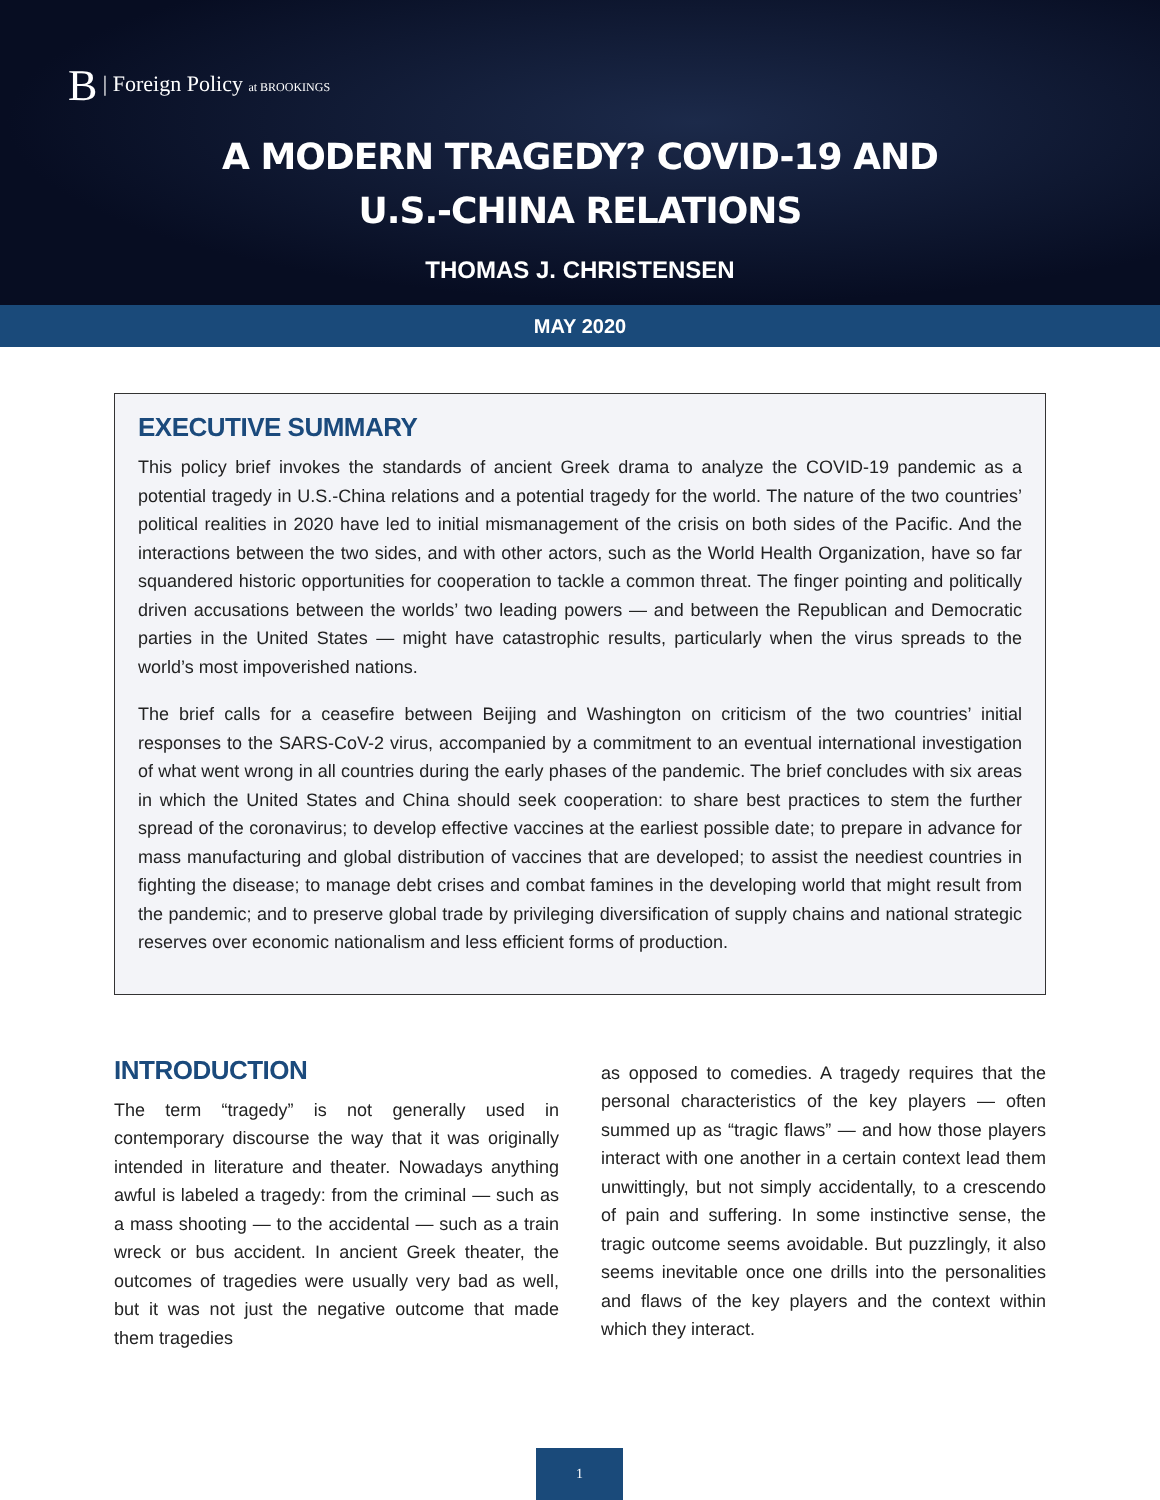B | Foreign Policy at BROOKINGS
A MODERN TRAGEDY? COVID-19 AND
U.S.-CHINA RELATIONS
THOMAS J. CHRISTENSEN
MAY 2020
EXECUTIVE SUMMARY
This policy brief invokes the standards of ancient Greek drama to analyze the COVID-19 pandemic as a potential tragedy in U.S.-China relations and a potential tragedy for the world. The nature of the two countries’ political realities in 2020 have led to initial mismanagement of the crisis on both sides of the Pacific. And the interactions between the two sides, and with other actors, such as the World Health Organization, have so far squandered historic opportunities for cooperation to tackle a common threat. The finger pointing and politically driven accusations between the worlds’ two leading powers — and between the Republican and Democratic parties in the United States — might have catastrophic results, particularly when the virus spreads to the world’s most impoverished nations.
The brief calls for a ceasefire between Beijing and Washington on criticism of the two countries’ initial responses to the SARS-CoV-2 virus, accompanied by a commitment to an eventual international investigation of what went wrong in all countries during the early phases of the pandemic. The brief concludes with six areas in which the United States and China should seek cooperation: to share best practices to stem the further spread of the coronavirus; to develop effective vaccines at the earliest possible date; to prepare in advance for mass manufacturing and global distribution of vaccines that are developed; to assist the neediest countries in fighting the disease; to manage debt crises and combat famines in the developing world that might result from the pandemic; and to preserve global trade by privileging diversification of supply chains and national strategic reserves over economic nationalism and less efficient forms of production.
INTRODUCTION
The term “tragedy” is not generally used in contemporary discourse the way that it was originally intended in literature and theater. Nowadays anything awful is labeled a tragedy: from the criminal — such as a mass shooting — to the accidental — such as a train wreck or bus accident. In ancient Greek theater, the outcomes of tragedies were usually very bad as well, but it was not just the negative outcome that made them tragedies
as opposed to comedies. A tragedy requires that the personal characteristics of the key players — often summed up as “tragic flaws” — and how those players interact with one another in a certain context lead them unwittingly, but not simply accidentally, to a crescendo of pain and suffering. In some instinctive sense, the tragic outcome seems avoidable. But puzzlingly, it also seems inevitable once one drills into the personalities and flaws of the key players and the context within which they interact.
1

────────────────

### Problem details
Read the entries and select each line where the word "States" is found.

### Output for this task
This policy brief invokes the standards of ancient Greek drama to analyze the COVID-19 pandemic as a potential tragedy in U.S.-China relations and a potential tragedy for the world. The nature of the two countries’ political realities in 2020 have led to initial mismanagement of the crisis on both sides of the Pacific. And the interactions between the two sides, and with other actors, such as the World Health Organization, have so far squandered historic opportunities for cooperation to tackle a common threat. The finger pointing and politically driven accusations between the worlds’ two leading powers — and between the Republican and Democratic parties in the United States — might have catastrophic results, particularly when the virus spreads to the world’s most impoverished nations.
The brief calls for a ceasefire between Beijing and Washington on criticism of the two countries’ initial responses to the SARS-CoV-2 virus, accompanied by a commitment to an eventual international investigation of what went wrong in all countries during the early phases of the pandemic. The brief concludes with six areas in which the United States and China should seek cooperation: to share best practices to stem the further spread of the coronavirus; to develop effective vaccines at the earliest possible date; to prepare in advance for mass manufacturing and global distribution of vaccines that are developed; to assist the neediest countries in fighting the disease; to manage debt crises and combat famines in the developing world that might result from the pandemic; and to preserve global trade by privileging diversification of supply chains and national strategic reserves over economic nationalism and less efficient forms of production.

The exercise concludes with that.